Present the data once more in exactly its original form.

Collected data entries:
Start of Block

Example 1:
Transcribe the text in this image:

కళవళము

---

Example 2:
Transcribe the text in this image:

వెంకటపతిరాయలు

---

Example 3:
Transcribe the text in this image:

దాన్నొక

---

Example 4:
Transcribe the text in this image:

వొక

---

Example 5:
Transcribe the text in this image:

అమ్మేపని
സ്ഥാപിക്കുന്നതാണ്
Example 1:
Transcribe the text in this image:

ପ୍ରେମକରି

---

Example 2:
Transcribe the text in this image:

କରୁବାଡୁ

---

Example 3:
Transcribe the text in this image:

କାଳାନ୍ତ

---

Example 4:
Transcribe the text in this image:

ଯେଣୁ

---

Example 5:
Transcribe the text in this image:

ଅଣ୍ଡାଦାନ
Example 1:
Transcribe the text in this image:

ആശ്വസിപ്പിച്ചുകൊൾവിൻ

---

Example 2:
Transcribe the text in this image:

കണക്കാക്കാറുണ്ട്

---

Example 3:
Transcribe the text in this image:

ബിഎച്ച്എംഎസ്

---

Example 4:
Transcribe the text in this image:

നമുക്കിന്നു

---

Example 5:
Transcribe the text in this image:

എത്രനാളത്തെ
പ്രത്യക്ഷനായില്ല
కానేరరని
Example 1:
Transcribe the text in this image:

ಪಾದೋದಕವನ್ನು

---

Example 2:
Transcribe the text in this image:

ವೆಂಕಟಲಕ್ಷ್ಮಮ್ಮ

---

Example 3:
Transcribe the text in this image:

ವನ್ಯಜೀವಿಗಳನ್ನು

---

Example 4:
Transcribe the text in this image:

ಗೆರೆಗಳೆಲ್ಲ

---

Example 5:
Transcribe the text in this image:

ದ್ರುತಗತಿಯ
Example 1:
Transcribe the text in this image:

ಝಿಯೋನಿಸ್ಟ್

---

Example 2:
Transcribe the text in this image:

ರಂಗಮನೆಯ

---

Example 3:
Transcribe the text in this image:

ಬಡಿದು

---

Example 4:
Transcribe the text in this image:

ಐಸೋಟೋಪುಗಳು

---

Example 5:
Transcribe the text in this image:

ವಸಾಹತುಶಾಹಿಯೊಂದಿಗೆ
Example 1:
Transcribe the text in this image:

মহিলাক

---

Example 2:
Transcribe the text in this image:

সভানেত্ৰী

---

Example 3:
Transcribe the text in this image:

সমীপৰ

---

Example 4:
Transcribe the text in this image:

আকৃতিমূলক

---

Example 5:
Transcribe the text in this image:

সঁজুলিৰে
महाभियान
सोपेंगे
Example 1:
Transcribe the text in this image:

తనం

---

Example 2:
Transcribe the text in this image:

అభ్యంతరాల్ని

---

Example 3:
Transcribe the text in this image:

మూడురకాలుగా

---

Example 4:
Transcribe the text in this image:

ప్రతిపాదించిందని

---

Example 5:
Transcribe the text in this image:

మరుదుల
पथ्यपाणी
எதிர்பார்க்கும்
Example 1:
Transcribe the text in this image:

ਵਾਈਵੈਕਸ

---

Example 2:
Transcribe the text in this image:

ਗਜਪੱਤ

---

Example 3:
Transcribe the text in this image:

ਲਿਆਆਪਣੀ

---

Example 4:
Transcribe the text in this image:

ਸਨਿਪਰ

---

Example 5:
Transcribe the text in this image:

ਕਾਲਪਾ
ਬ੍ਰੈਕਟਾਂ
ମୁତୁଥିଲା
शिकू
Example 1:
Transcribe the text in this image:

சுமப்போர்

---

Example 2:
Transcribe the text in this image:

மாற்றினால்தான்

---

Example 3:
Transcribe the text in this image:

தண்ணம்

End of Block

▶ [Your response]:
Example 1:
Transcribe the text in this image:

కళవళము

---

Example 2:
Transcribe the text in this image:

వెంకటపతిరాయలు

---

Example 3:
Transcribe the text in this image:

దాన్నొక

---

Example 4:
Transcribe the text in this image:

వొక

---

Example 5:
Transcribe the text in this image:

అమ్మేపని
സ്ഥാപിക്കുന്നതാണ്
Example 1:
Transcribe the text in this image:

ପ୍ରେମକରି

---

Example 2:
Transcribe the text in this image:

କରୁବାଡୁ

---

Example 3:
Transcribe the text in this image:

କାଳାନ୍ତ

---

Example 4:
Transcribe the text in this image:

ଯେଣୁ

---

Example 5:
Transcribe the text in this image:

ଅଣ୍ଡାଦାନ
Example 1:
Transcribe the text in this image:

ആശ്വസിപ്പിച്ചുകൊൾവിൻ

---

Example 2:
Transcribe the text in this image:

കണക്കാക്കാറുണ്ട്

---

Example 3:
Transcribe the text in this image:

ബിഎച്ച്എംഎസ്

---

Example 4:
Transcribe the text in this image:

നമുക്കിന്നു

---

Example 5:
Transcribe the text in this image:

എത്രനാളത്തെ
പ്രത്യക്ഷനായില്ല
కానేరరని
Example 1:
Transcribe the text in this image:

ಪಾದೋದಕವನ್ನು

---

Example 2:
Transcribe the text in this image:

ವೆಂಕಟಲಕ್ಷ್ಮಮ್ಮ

---

Example 3:
Transcribe the text in this image:

ವನ್ಯಜೀವಿಗಳನ್ನು

---

Example 4:
Transcribe the text in this image:

ಗೆರೆಗಳೆಲ್ಲ

---

Example 5:
Transcribe the text in this image:

ದ್ರುತಗತಿಯ
Example 1:
Transcribe the text in this image:

ಝಿಯೋನಿಸ್ಟ್

---

Example 2:
Transcribe the text in this image:

ರಂಗಮನೆಯ

---

Example 3:
Transcribe the text in this image:

ಬಡಿದು

---

Example 4:
Transcribe the text in this image:

ಐಸೋಟೋಪುಗಳು

---

Example 5:
Transcribe the text in this image:

ವಸಾಹತುಶಾಹಿಯೊಂದಿಗೆ
Example 1:
Transcribe the text in this image:

মহিলাক

---

Example 2:
Transcribe the text in this image:

সভানেত্ৰী

---

Example 3:
Transcribe the text in this image:

সমীপৰ

---

Example 4:
Transcribe the text in this image:

আকৃতিমূলক

---

Example 5:
Transcribe the text in this image:

সঁজুলিৰে
महाभियान
सोपेंगे
Example 1:
Transcribe the text in this image:

తనం

---

Example 2:
Transcribe the text in this image:

అభ్యంతరాల్ని

---

Example 3:
Transcribe the text in this image:

మూడురకాలుగా

---

Example 4:
Transcribe the text in this image:

ప్రతిపాదించిందని

---

Example 5:
Transcribe the text in this image:

మరుదుల
पथ्यपाणी
எதிர்பார்க்கும்
Example 1:
Transcribe the text in this image:

ਵਾਈਵੈਕਸ

---

Example 2:
Transcribe the text in this image:

ਗਜਪੱਤ

---

Example 3:
Transcribe the text in this image:

ਲਿਆਆਪਣੀ

---

Example 4:
Transcribe the text in this image:

ਸਨਿਪਰ

---

Example 5:
Transcribe the text in this image:

ਕਾਲਪਾ
ਬ੍ਰੈਕਟਾਂ
ମୁତୁଥିଲା
शिकू
Example 1:
Transcribe the text in this image:

சுமப்போர்

---

Example 2:
Transcribe the text in this image:

மாற்றினால்தான்

---

Example 3:
Transcribe the text in this image:

தண்ணம்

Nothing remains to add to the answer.